Approximately 24% of patients (40/165) failed to achieve reperfusion following fibrinolysis and subsequently underwent rescue PCI out of region. For this sub-group, our study showed prolonged delays at the referring hospital before transfer to the CCL and balloon inflation (average door-to-balloon time 182 minutes, SD ± 13). Therefore, considering that revascularisation should ideally occur within 120 minutes from time of symptom onset to achieve myocardial salvage, rescue PCI within our study was universally performed beyond the period of optimal benefit. In addition, current CSANZ guidelines recommend immediate patient transfer to a PCI-capable center for those patients who remain symptomatic and who fail to show >50% ST-segment resolution or new ST depression at 60 minutes post-fibrinolysis (Citation1).

Considering that a large proportion of this 60-minute period will likely occur prior to hospital arrival among those patients treated by paramedics, prompt recognition of failed fibrinolysis, anticipation of time delays and arranged rapid transfer to the CCL are essential elements for ED staff to consider. Moreover, recently developed national guidelines propose direct transfer to a PCI-capable hospital for all patients who receive out-of-hospital fibrinolysis, regardless of whether reperfusion is achieved or not (Citation26). This strategy aims to reduce time delays to rescue PCI and ensures patients are delivered directly to hospitals better equipped to deal with potential complications.

Limitations

This study was not randomized and there were several differences in the fibrinolysis protocol between groups. However, both patient groups were demographically similar and had similar clinical characteristics on initial presentation, so were considered comparable. A cost efficacy analysis was beyond our study’s remit, but it would be of interest to compare costs of the two models of treatment authorization. Pain-to-needle time may be subject to recall bias. However, it was adopted as one of the primary outcome measures so that our study aligned with other similar studies presented in the literature. Moreover, all other relevant treatment timeline metrics are provided for comparison. It may also be argued that our autonomous paramedic participants were more adept at determining patient eligibility for fibrinolysis due to their experience under the previous physician-authorised program. However, using the same paramedics in both arms of the study provided equivalence in all other aspects of clinician participation. Nevertheless, our results may not be truly representative of the wider New Zealand paramedic workforce.

Paramedics in the study’s post-implementation phase may not be considered truly autonomous in their clinical decision-making, due to the protocol requirement of a positive automated interpretation of STEMI. However, this criterion was added to provide decision support. Paramedics made their own decision first based on ECG changes, then examined the automated interpretation. If there was discordance fibrinolysis was withheld.

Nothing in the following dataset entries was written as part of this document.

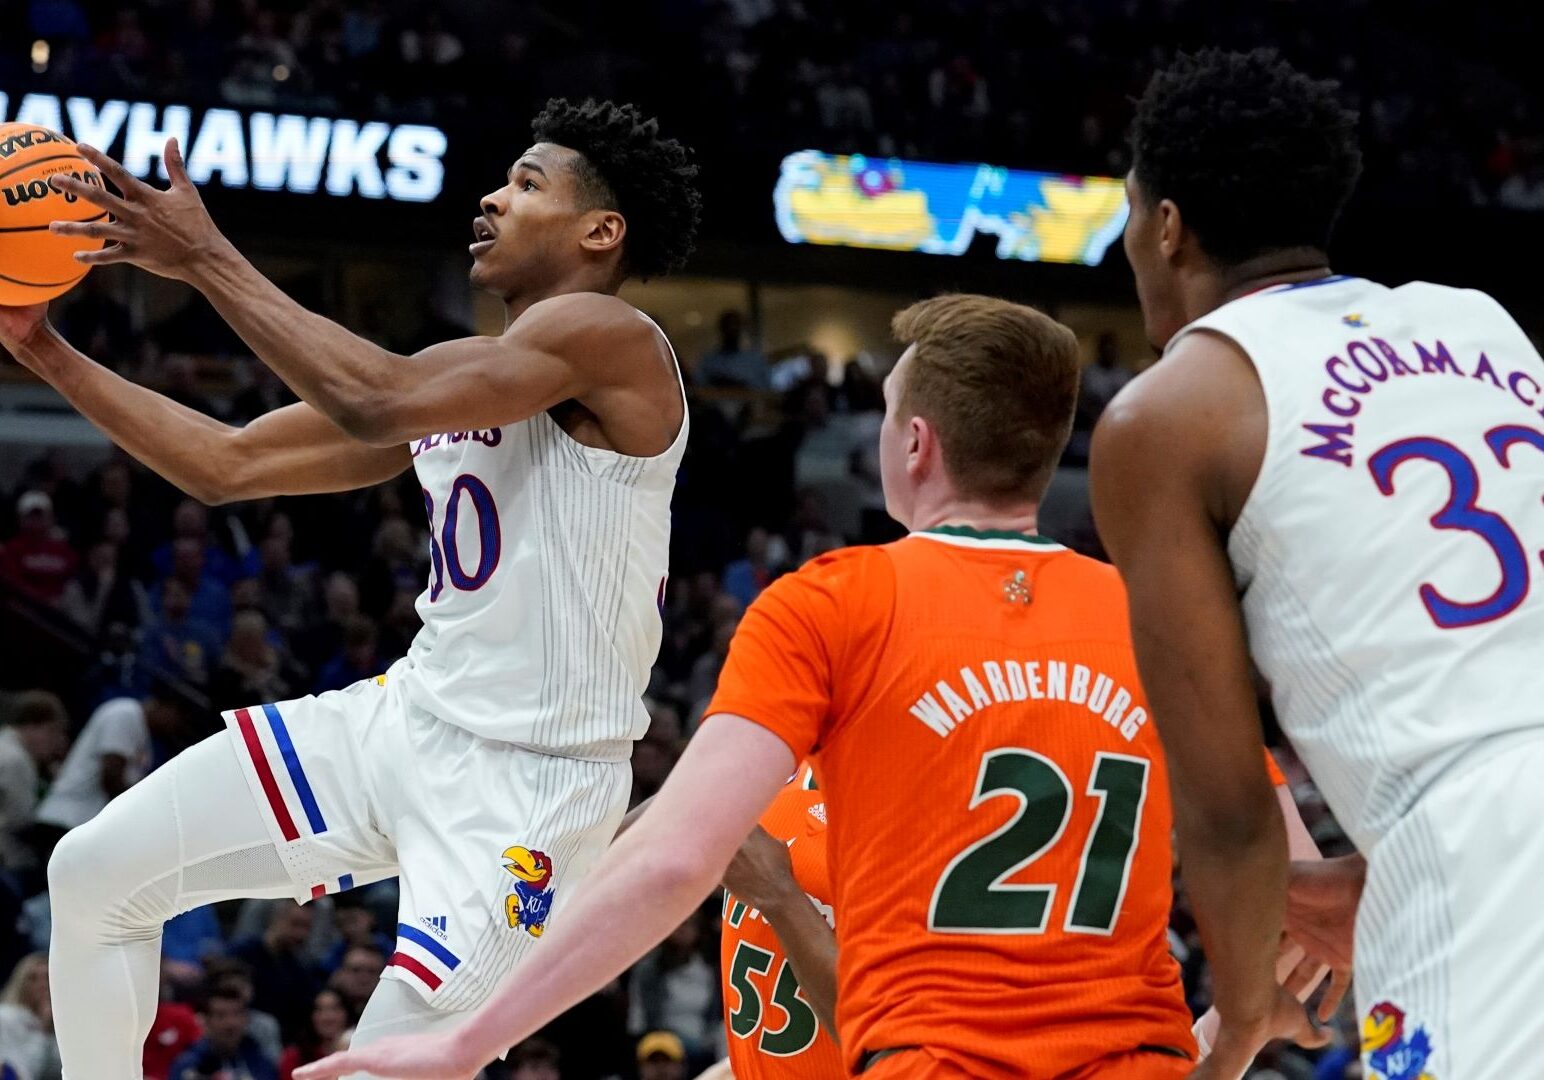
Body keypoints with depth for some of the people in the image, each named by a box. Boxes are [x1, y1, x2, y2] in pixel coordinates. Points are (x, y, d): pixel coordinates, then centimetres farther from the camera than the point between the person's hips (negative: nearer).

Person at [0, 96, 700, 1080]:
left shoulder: (612, 339, -14)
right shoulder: (451, 376, 13)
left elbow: (374, 403, -28)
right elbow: (225, 465, 16)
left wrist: (205, 258, -21)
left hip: (528, 779, -9)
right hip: (407, 716, 9)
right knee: (95, 876, 7)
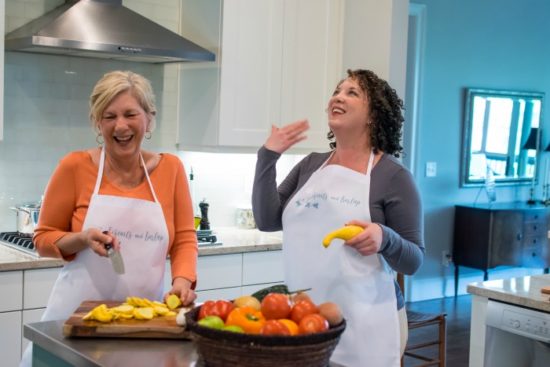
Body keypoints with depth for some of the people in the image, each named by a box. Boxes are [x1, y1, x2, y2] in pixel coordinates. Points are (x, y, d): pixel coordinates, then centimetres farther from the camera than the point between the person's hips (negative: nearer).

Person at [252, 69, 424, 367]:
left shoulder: (393, 176, -5)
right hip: (303, 316, 4)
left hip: (363, 322, -4)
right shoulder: (311, 165, 9)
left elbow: (413, 261, -4)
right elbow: (266, 220, 5)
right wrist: (268, 156, -2)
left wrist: (384, 239, -24)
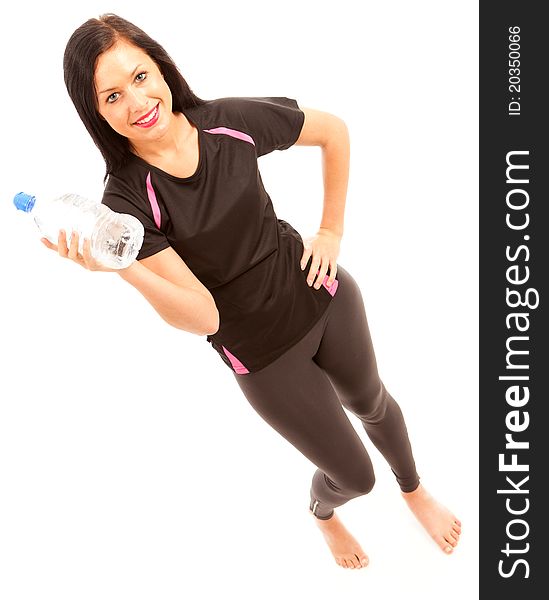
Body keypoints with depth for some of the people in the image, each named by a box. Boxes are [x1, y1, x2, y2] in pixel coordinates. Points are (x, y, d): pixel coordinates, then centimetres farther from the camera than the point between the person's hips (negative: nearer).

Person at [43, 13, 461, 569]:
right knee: (353, 474, 11)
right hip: (261, 351, -3)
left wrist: (331, 232, -1)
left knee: (370, 403, 29)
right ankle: (323, 511, 52)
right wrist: (123, 268, -44)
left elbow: (334, 132, 0)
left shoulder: (231, 121, -18)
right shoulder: (127, 202, -25)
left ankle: (414, 490, 64)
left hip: (323, 294, 3)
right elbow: (205, 317, -29)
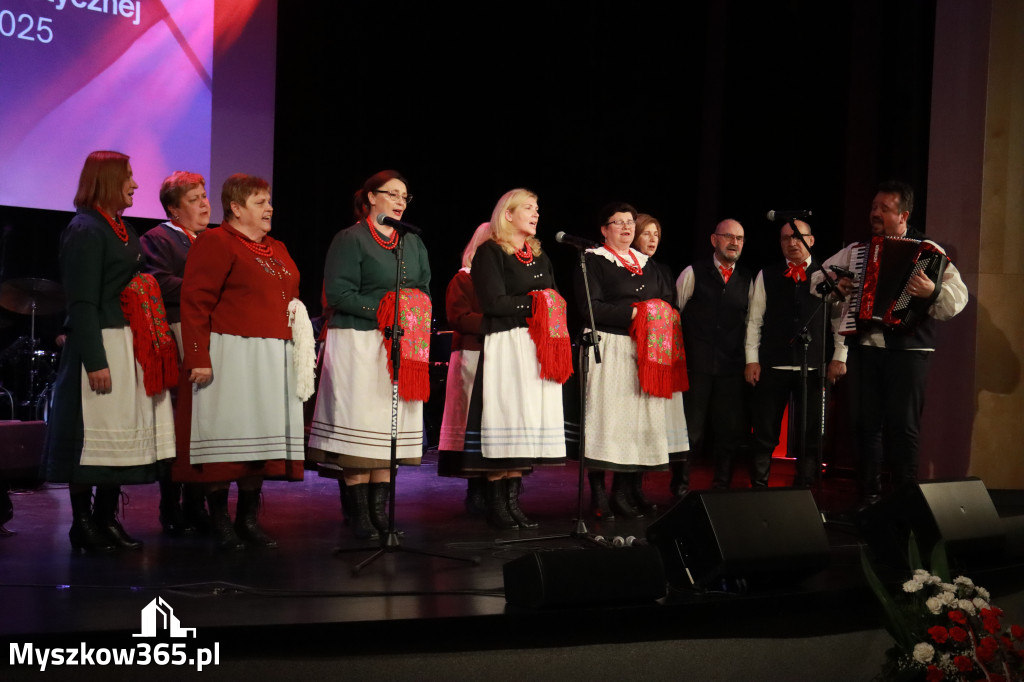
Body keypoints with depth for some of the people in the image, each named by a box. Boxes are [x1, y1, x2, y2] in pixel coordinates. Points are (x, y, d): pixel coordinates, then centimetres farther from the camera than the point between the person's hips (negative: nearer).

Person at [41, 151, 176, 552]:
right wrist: (95, 361, -20)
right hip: (100, 343, -9)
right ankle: (82, 523, 7)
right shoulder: (85, 230, -10)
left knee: (123, 434, 10)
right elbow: (83, 302, -15)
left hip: (131, 345, 9)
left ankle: (107, 518, 18)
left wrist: (152, 345, 13)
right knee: (94, 436, -3)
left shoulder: (122, 229, 16)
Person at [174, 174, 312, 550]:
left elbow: (289, 297, 31)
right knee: (227, 436, -4)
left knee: (261, 437, 8)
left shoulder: (277, 250, 19)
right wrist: (199, 357, -19)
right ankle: (220, 520, 5)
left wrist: (297, 321, 11)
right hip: (229, 358, -8)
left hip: (273, 360, 8)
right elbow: (195, 302, -13)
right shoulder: (215, 243, -6)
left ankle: (249, 517, 16)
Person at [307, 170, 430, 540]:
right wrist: (381, 310, -17)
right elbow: (337, 292, -10)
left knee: (391, 427, 4)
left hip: (403, 345, 6)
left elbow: (424, 288, 18)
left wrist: (415, 313, -2)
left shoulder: (413, 242, 18)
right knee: (360, 425, -6)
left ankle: (379, 509, 10)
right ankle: (358, 514, -1)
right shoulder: (350, 239, -2)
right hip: (358, 343, -6)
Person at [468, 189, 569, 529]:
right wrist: (534, 302, -6)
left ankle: (513, 498, 7)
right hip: (505, 346, -7)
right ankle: (496, 503, -3)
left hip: (540, 348, 7)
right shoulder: (490, 252, -2)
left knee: (529, 423, 2)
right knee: (506, 418, -9)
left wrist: (551, 306, -3)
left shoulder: (540, 256, 21)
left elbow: (556, 299, 18)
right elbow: (493, 302, -12)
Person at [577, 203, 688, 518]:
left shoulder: (646, 263, 20)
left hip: (646, 351, 6)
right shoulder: (593, 261, -1)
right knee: (610, 418, -8)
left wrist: (664, 316, -1)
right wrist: (632, 313, -16)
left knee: (641, 418, 4)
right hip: (610, 348, -6)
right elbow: (590, 307, -12)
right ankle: (599, 495, -3)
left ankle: (629, 490, 9)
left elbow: (668, 299, 22)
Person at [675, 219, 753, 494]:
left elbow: (751, 322, 15)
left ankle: (721, 488, 17)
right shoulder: (693, 273, 0)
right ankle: (680, 487, 12)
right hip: (696, 365, -3)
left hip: (731, 368, 3)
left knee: (731, 431, 4)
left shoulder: (747, 280, 11)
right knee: (690, 430, -1)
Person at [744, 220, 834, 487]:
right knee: (764, 435, 3)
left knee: (811, 436, 4)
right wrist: (751, 359, 0)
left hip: (813, 368, 0)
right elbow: (754, 320, 7)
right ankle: (759, 489, 12)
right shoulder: (766, 275, 8)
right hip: (773, 366, 0)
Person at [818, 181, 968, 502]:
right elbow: (817, 278, 21)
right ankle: (869, 495, 16)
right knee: (867, 424, 7)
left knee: (903, 427, -5)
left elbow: (957, 297, -10)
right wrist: (834, 285, -1)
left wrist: (933, 292, -31)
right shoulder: (855, 250, 14)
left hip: (907, 349, -4)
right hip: (863, 346, 4)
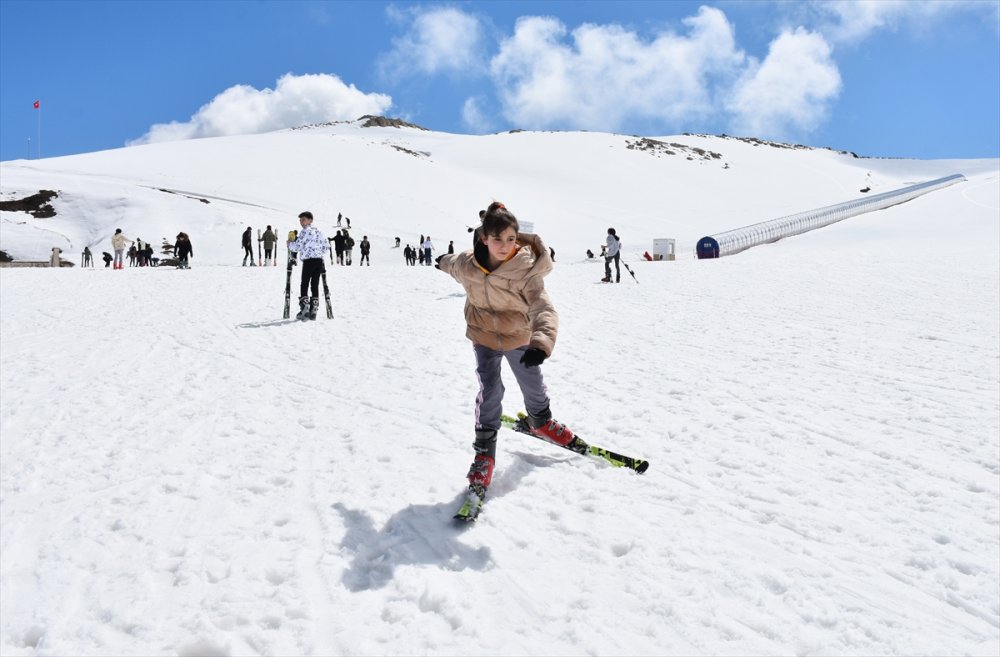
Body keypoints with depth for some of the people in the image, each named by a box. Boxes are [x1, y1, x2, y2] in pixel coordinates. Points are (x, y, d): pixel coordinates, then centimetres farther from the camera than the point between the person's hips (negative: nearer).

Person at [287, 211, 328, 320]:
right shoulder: (318, 231, 15)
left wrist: (289, 244, 10)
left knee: (304, 285, -1)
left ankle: (304, 310, -9)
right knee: (315, 286, 7)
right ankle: (313, 310, 5)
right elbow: (326, 245, 19)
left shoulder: (305, 231, -6)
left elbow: (296, 247, -9)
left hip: (308, 261, -6)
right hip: (319, 261, 6)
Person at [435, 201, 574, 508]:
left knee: (533, 386, 16)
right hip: (484, 337, 0)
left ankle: (541, 423, 50)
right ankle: (485, 451, 5)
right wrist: (444, 262, 30)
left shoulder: (527, 270, -31)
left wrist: (542, 342, -63)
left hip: (519, 338, 0)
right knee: (490, 391, -14)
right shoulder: (466, 264, -22)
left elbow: (543, 307, -44)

Therefore, an automated interpretation may be likened to the presence or absence of ischemic symptoms, as just one contribution to the fuller picture of patient assessment, which may or may not lead to confirmation of STEMI.

Conclusions

The provision of fibrinolysis in the out-of-hospital setting by autonomous paramedics without physician oversight is a safe and feasible strategy for the treatment of STEMI. Moreover, this approach provides a significant time-saving advantage for treatment delivery compared to the more commonly utilized physician-authorised telemetry-based model, resulting in improved 30-day mortality rates and reduced hospital LOS. Continued public education campaigns which encourage ACS patients to call for ambulance assistance immediately after symptom onset are required, to help bring PTN times within guideline targets. Further investigation into causes of hospital-based delays for urgent referral of STEMI patients to PCI centers in New Zealand is warranted.